Ol’ Sam was a little amazed to note that the lesson for this week included no biblical passages on the preexistence of Jesus. Sounds like a natural opportunity to complement the existing lesson, so here we go…
Philippians 2:5-11, one of the authentic Pauline epistles:
Have among yourselves the same attitude that is also yours in Christ Jesus,
Who, though he was in the form (morphē) of God,
did not regard equality with God
as something to be grasped (harpagmon).
Rather, he emptied (ekenōsen) himself,
taking the form (morphē) of a slave,
coming in human likeness;
And being found in the likeness of a human,
he humbled himself,
becoming obedient unto death, the death of the cross.
Wherefore, God has greatly exalted him
and bestowed on him the name
that is above every name,
That at the name of Jesus
every knee should bow
in heaven and on earth and under the earth,
And every tongue confess (exomologēsētai)
that Jesus Christ is Lord
to the glory of God the Father.
Text, Genre, Form, and Context
The text looks pretty solid. One point of mild disagreement seems to be whether exomologēsētai (confess) should be in the future indicative (Alexandrinus, Ephraemi, Bezae) or aorist subjunctive (P46, Sinaiticus, Vaticanus). NA27 opted for the later.
I have structured the text to show its potential as poetry. This indicates the presence of an important christological point, because lots of significant christological passages in the NT appear as either poetry or elevated prose. Many think that this passage was originally a hymn, pre-dating even Paul’s use in the present context.
In its present context, however, it lies in a paraentic section, in which Paul urges the Philippians to live a life worthy of the gospel (1:27-2:18). This means that the preexistence of Christ is not the point of the passage, but a premise on the way to the point. The competent reader will watch for some indication of how, exactly, Jesus is an example to the Philippians, noting also how Jesus’ preexistence contributes to this argument.
The passage has two distinct parts. In the first, Jesus is said to have humbled himself to the point of dying on the cross. In the second, God is said to have vindicated Jesus by giving him a name, the name “Lord,” which requires the indicated obeisance from all creation.
Although Jesus had divine status, he did not consider equality with God harpagmon. This term is, and has been, highly contested. Although both the Greek and the Latin fathers agreed that Jesus had equality with God, the Latin fathers understood harpagmon in terms of robbery or usurpation. For them, equality with God was Jesus’ by right, not something stolen. The Greek fathers thought of harpagmon in terms of a treasure. For them, Jesus’ divine status was something that he did not greedily cling to.

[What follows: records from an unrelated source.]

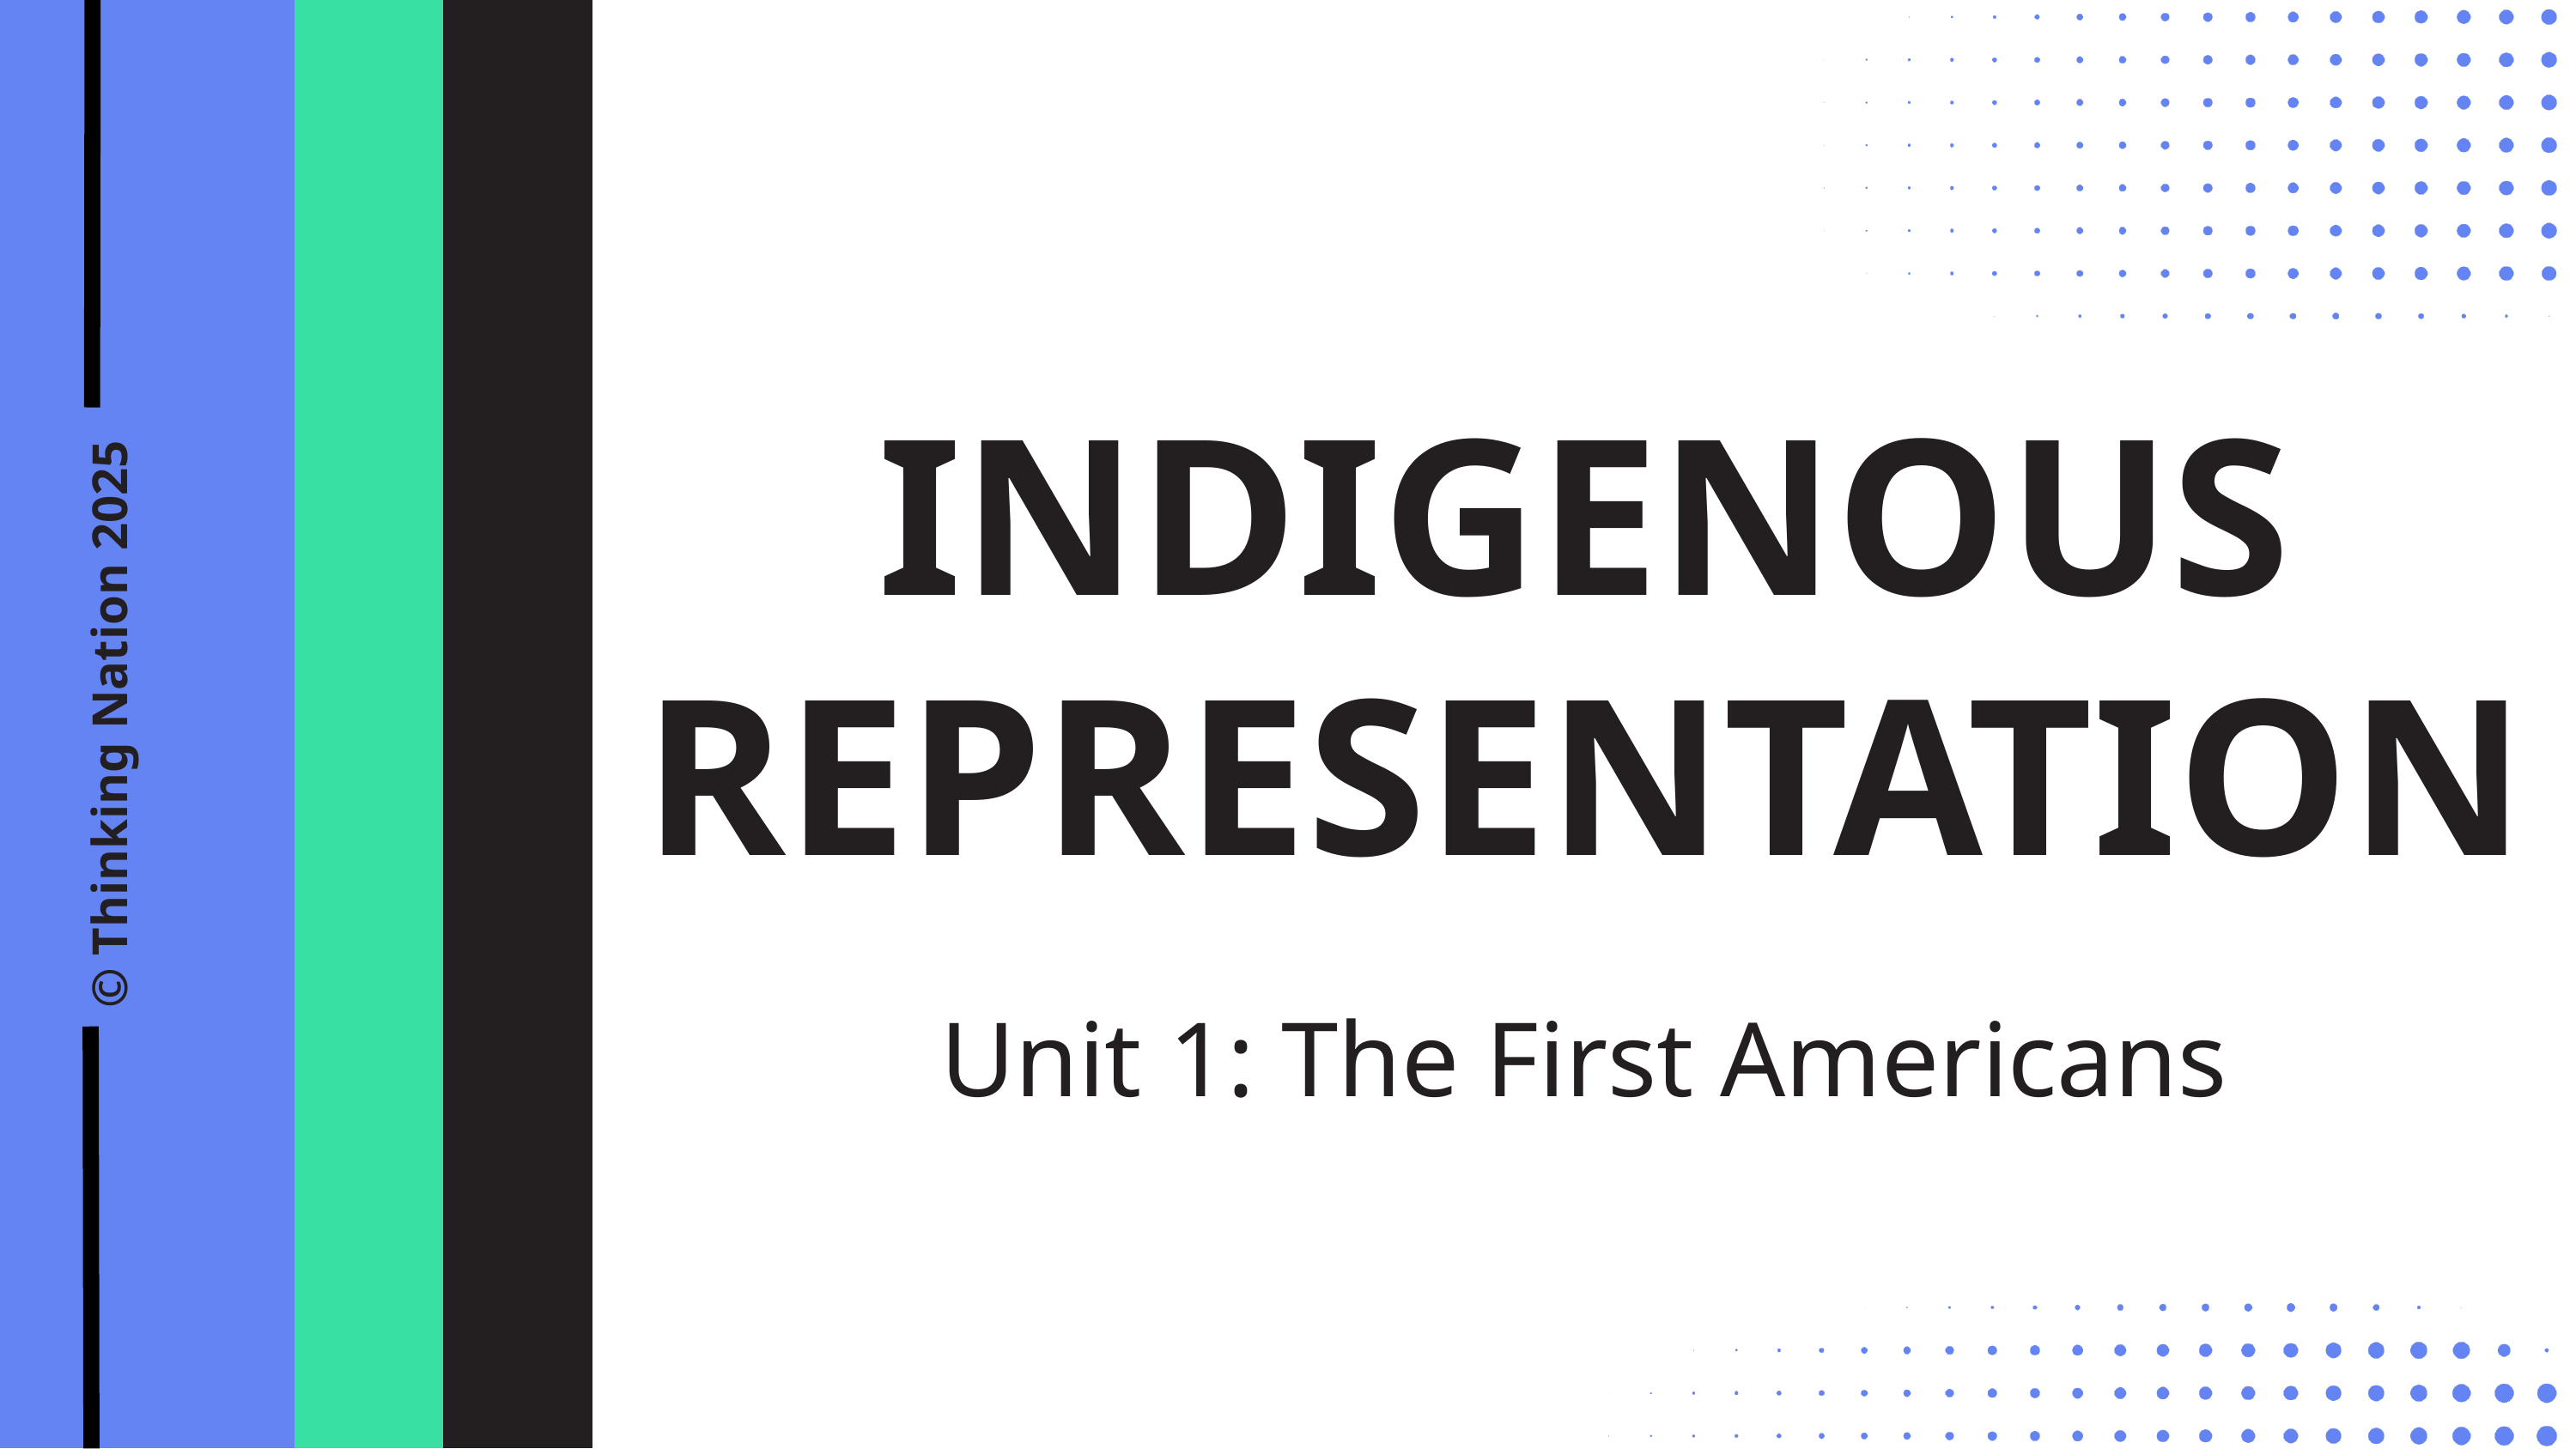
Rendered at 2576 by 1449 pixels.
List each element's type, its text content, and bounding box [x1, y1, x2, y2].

text_box [1781, 0, 2576, 319]
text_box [0, 0, 593, 1449]
text_box Unit 1: The First Americans [617, 944, 2551, 1118]
text_box INDIGENOUS REPRESENTATION [599, 379, 2576, 899]
text_box [1565, 1303, 2576, 1449]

For my part, I think the Greeks have the right of it. Jesus did not regard his divinity as something he had to cling to.
Next, we read that Jesus emptied (ekenōsen) himself. This should not be understood to mean that he divested himself of his divinity, but that he did not insist upon, or take advantage of his status. This distinction is important because it establishes continuity between the inner reality of the preexistent One and the inner reality of the One who died the death of a slave.
And in these sentences, Paul has presented the ideas of preexistence and incarnation, but he has not explained them – indeed, they are taken for granted!

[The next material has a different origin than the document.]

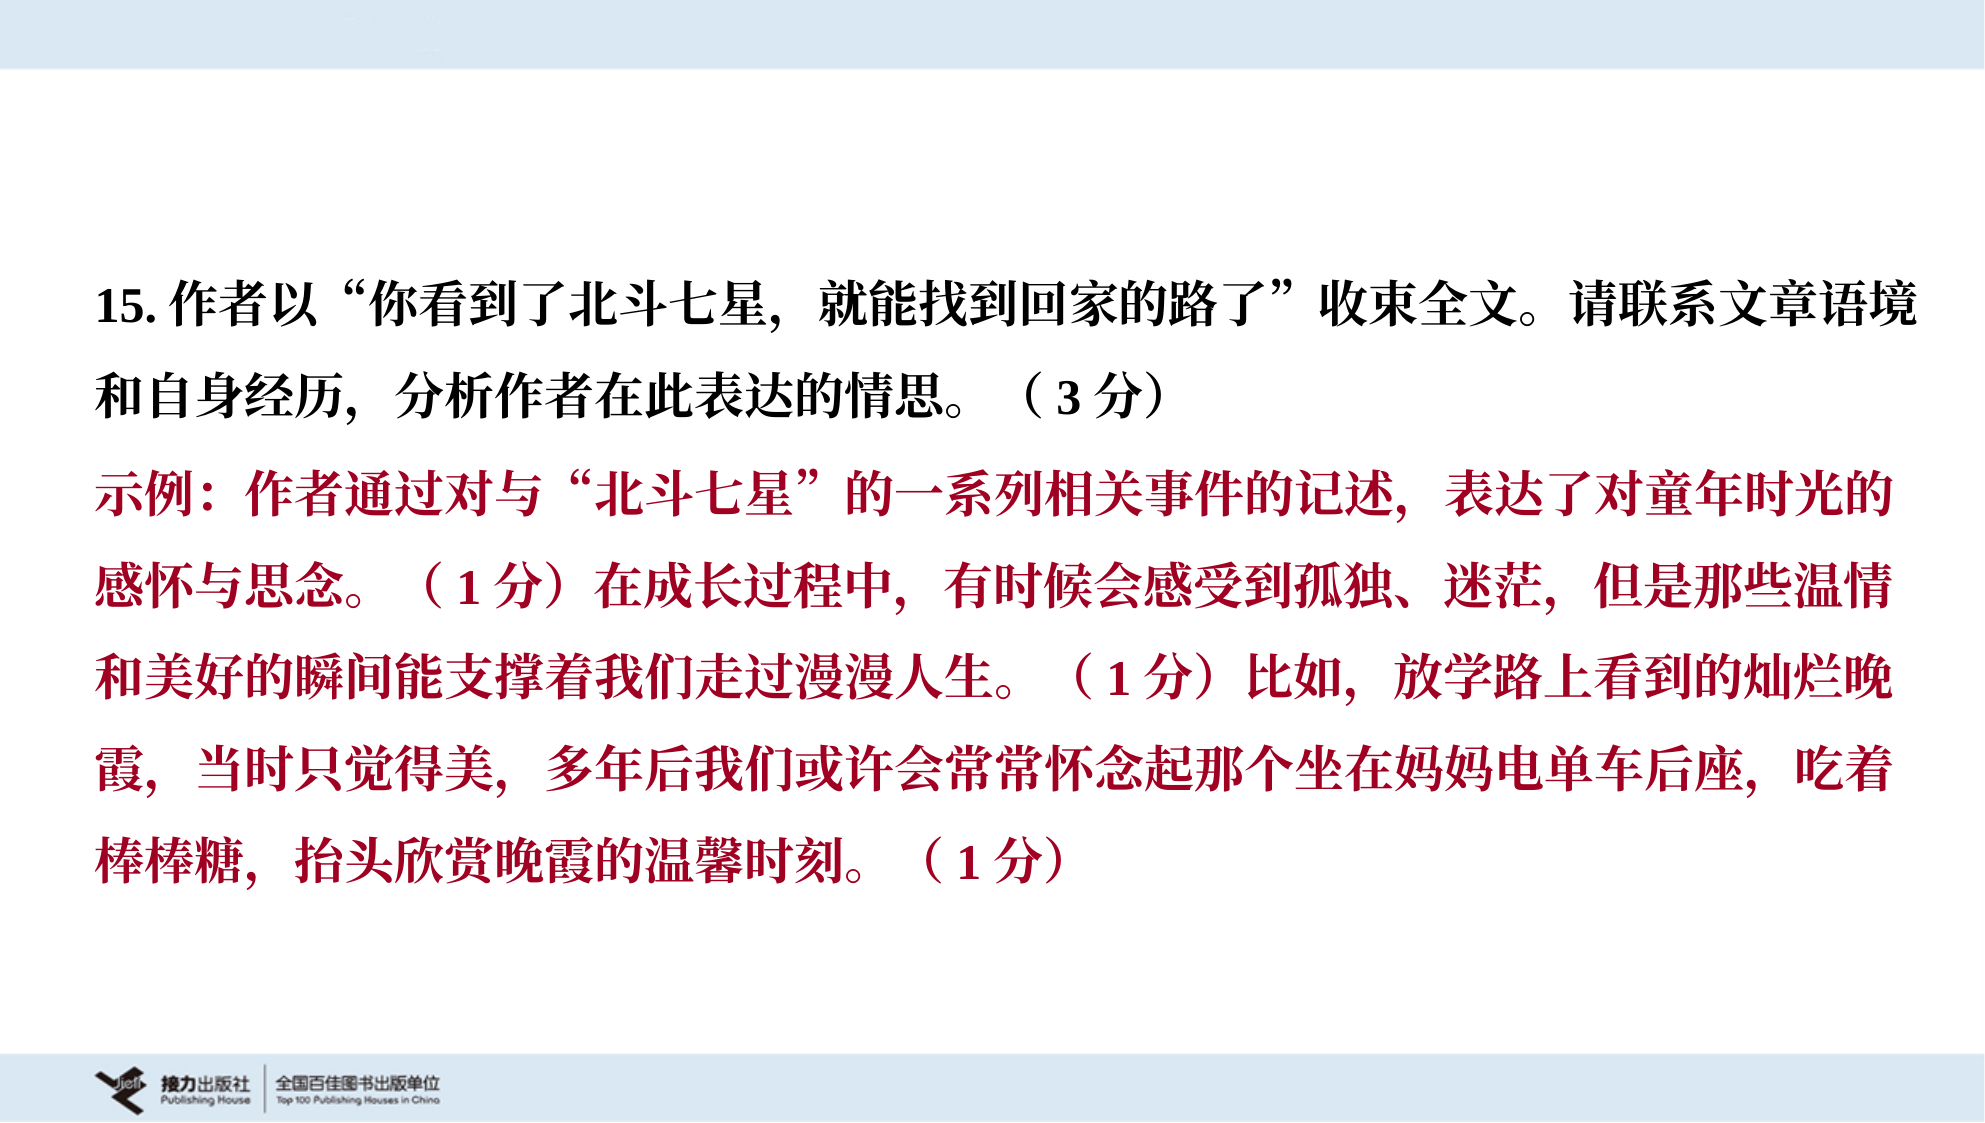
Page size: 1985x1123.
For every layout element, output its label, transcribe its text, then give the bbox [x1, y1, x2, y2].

text_box 15.作者以“你看到了北斗七星，就能找到回家的路了”收束全文。请联系文章语境 和自身经历，分析作者在此表达的情思。（3分） [94, 241, 1892, 425]
text_box 示例：作者通过对与“北斗七星”的一系列相关事件的记述，表达了对童年时光的 感怀与思念。（1分）在成长过程中，有时候会感受到孤独、迷茫，但是那些温情 和美好的瞬间能支撑着我们走过漫漫人生。（1分）比如，放学路上看到的灿烂晚 霞，当时只觉得美，多年后我们或许会常常怀念起那个坐在妈妈电单车后座，吃着 棒棒糖，抬头欣赏晚霞的温馨时刻。（1分） [94, 430, 1892, 890]
picture [0, 0, 1985, 1122]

Finally, we read that God vindicated Jesus, exalting him above every creature. To better appreciate this point, consider Is 45:22-23:
Turn to me and be saved, all the ends of the earth! For I am God, and there is no other. By myself have I sworn, from my mouth has gone forth in righteousness a word that shall not return: “To me every knee shall bow, every tongue shall swear.”
Thus God has given Jesus the name “Lord,” requiring that all creation render also to him what is properly rendered to God.
And the point? Humility. Humility is one of the central lessons Paul derives from the cross. This instance is unusual, however, because the humility took place in two stages, not one — first in the preexistence, and then again as a man. To live worthy of the good news of salvation, Paul urges the Philippians to live in imitation of the humility that brought them that salvation, a humility first exercised in the preexistence, then brought to completion on the cross.